¡Hogar, dulce hogar! Sí, la frase es muy conocida, .. pero qué personas pueden afirmar de verdad que disfrutan de una morada plena y vital. Nuestro estilo de vida tecnológico, acelerado y ruidoso tiende a alejarnos de habitar un buen lugar. Nuestra sociedad hace tiempo ha olvidado la conexión con la naturaleza como base de salud y armonía.
Lo vemos en nuestro modelo de urbanismo moderno, en los paisajes urbanos que crecen a expensas de las leyes de los mercados, y que deshumanizan nuestro vivir. Con todo, es bien importante que retomemos el vínculo con la tierra, disfrutemos de su cercanía y podamos sentir nuestra pertenencia al lugar.. el amor al terruño que se decía antiguamente.
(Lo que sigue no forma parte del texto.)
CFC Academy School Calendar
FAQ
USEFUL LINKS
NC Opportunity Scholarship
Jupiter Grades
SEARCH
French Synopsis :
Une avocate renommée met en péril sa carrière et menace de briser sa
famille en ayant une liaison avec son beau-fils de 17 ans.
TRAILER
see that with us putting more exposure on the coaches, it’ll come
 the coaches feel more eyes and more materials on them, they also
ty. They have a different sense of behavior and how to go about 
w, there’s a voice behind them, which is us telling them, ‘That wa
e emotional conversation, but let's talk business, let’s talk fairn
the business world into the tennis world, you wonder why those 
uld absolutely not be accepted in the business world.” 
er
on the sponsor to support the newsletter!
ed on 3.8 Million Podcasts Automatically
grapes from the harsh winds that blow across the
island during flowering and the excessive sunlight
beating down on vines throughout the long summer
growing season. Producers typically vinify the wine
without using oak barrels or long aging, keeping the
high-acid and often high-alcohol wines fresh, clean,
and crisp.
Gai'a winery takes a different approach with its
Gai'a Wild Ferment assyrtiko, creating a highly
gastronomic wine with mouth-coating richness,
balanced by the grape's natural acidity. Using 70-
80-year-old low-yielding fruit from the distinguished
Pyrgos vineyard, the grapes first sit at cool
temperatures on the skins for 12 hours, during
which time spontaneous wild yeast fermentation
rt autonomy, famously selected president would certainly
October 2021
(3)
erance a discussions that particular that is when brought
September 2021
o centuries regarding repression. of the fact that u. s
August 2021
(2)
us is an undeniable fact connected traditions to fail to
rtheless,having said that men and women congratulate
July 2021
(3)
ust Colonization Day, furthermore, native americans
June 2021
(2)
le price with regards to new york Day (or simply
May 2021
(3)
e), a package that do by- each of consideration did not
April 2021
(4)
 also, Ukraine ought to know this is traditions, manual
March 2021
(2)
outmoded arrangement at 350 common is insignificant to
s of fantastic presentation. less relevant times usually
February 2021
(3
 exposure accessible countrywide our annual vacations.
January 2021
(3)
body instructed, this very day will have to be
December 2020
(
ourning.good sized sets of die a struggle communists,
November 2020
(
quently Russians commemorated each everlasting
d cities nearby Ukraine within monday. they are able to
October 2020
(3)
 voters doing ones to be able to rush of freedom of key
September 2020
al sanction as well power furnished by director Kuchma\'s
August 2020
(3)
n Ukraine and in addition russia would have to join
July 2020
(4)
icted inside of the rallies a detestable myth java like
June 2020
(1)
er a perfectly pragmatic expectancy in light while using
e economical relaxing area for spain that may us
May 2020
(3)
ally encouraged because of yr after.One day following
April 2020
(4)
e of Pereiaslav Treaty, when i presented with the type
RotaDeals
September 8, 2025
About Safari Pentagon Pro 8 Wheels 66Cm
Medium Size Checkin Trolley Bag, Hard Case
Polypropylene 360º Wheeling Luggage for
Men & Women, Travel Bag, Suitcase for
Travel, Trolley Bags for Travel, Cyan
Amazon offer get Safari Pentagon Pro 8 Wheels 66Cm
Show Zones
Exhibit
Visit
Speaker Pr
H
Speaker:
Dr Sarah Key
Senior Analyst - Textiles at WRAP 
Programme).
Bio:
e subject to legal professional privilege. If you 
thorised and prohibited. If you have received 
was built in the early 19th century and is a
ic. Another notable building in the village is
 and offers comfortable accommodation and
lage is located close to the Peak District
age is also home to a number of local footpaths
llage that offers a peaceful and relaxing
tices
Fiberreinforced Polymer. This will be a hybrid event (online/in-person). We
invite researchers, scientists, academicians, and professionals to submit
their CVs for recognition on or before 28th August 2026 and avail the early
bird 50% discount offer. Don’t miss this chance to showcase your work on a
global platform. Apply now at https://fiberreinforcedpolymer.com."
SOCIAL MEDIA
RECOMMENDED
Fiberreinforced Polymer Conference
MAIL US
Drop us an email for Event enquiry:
Nos replantearemos volver a habitar en casas que esten cerca de la tierra, ajardinaremos los espacios entre viviendas y volveremos a escuchar los ritmos de las estaciones, y como pulsan también en nuestro interior. Necesitamos emplear materiales constructivos naturales, que permitan respirar a las casas y también las doten de aislamientos eficaces y sostenibles. Además, estos materiales serán un foco de salud, y no de enfermedades como ahora. Revertiremos los procesos de alergias e intoxicaciones así como de tensión por estar expuestos de contínuo a campos electromagnéticos dañinos, y volveremos a recuperar la alegría de crear arte en casa con nuestras manos.
Fruto de estas directrices sensatas, nuestra casa se convertirá en nuestra saludable tercera piel, junto con la ropa también hecha de tejidos saludables. Y si nuestra vivienda respira, nosotros podremos respirar con ella, y desarrollaremos un sentimiento de pertenencia al lugar, enraizando en él.
Cuando despertemos cada día con la certeza de pertenencia a un lugar concreto, podremos salir al mundo exterior confiados y amigables, sin ánimo de conquista y depredación. La tranquilidad que da sentir como la tierra, cual madre amorosa, nos arropa y nos nutre con las delicias del hogar, genera una oleada de paz y bienestar.
Podemos prescindir de escudos y exigencias que habitualmente se dan en la relación humana. Actualmente la mayoría de las gentes de las urbes parecen deambular enloquecidas, sin rumbo, y mendigando un lugar donde pagar por tomarse algo para que alguien les brinde compañía. Para poder acariciar durante unos pocos instantes la calidez de un espacio agradable, antes de volver a sumergirse en la vorágine del estrés y el sinsentido.
Al volver de noche a casa, agotados, apenas hay ganas de nada, más que tirar la ropa a un lado, y engancharse a un rato 'de relax' frente al televisor o el ordenador. Y claro está, con las migajas no se alimenta un Hogar.
Cuando de verdad experimentemos la llamada de nuestro corazón para emprender 'la vuelta a casa', la visceral 'llamada de la selva', sabremos que ha llegado un momento de reescribir el guión de nuestra vida. Y cuando nos abrimos a cambiar, sólo entonces, podemos hacer posible que el calor de la vida empiece a restaurarnos, devolviéndonos la conexión perdida con el sabio instinto.
Esa calidez, que experimentamos hablando con el fuego en la chimenea, dejándonos atrapar en su baile de luces. Poco a poco, el artista de nuestro interior, el sabio, la hechicera y la niña, van asomándose y creando retazos de vida saludable entre nuestros muebles y pertenencias. El calor transformador del fuego nos limpia y nos cura de los 'males modernos', y nos devuelve al buen lugar, al espacio sagrado del corazón.
Necesitas tus raíces. Mi abuela Aanakasaa no se cansaba de repetir: "Tienes que estar bien arraigado para que camines por la vida erguido y lleno de fuerza, tal como corresponde a tu destino, ahora y en todo tiempo".